══ Data records ══

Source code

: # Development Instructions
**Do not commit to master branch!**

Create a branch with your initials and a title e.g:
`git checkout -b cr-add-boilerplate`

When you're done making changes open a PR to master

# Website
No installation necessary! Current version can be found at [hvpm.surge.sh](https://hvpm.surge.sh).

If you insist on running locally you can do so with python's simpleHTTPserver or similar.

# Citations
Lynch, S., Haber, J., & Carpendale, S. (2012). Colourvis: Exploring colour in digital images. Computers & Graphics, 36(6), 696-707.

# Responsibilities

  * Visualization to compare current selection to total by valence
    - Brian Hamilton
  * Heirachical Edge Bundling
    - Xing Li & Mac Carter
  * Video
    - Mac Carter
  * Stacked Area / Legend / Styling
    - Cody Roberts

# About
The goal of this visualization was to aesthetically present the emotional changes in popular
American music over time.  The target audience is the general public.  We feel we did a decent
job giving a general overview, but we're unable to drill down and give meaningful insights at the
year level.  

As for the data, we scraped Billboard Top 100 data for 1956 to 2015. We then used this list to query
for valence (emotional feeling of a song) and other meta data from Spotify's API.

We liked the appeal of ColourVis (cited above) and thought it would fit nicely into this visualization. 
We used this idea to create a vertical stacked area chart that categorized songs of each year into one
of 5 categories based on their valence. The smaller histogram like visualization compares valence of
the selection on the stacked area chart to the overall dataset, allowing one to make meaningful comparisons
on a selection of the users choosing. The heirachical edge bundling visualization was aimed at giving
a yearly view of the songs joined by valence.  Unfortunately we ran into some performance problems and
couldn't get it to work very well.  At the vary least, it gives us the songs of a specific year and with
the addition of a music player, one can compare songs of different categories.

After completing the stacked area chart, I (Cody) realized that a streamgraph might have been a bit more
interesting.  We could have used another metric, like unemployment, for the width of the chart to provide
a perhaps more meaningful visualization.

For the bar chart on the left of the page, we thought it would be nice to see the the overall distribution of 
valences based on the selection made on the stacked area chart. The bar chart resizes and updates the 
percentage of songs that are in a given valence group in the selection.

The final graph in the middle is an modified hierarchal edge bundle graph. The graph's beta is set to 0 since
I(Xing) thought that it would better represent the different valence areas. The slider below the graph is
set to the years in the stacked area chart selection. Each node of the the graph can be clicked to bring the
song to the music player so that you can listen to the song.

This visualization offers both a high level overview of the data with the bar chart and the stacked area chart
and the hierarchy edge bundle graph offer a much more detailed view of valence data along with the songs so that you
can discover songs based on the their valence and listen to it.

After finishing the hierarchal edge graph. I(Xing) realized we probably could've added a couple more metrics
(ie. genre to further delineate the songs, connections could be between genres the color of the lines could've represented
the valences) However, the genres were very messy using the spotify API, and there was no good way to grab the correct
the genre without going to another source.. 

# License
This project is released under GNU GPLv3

═══

* _Task directions_
Scan the data above. Return every line with "level" in it.

* _Answer space_
year level.  
This visualization offers both a high level overview of the data with the bar chart and the stacked area chart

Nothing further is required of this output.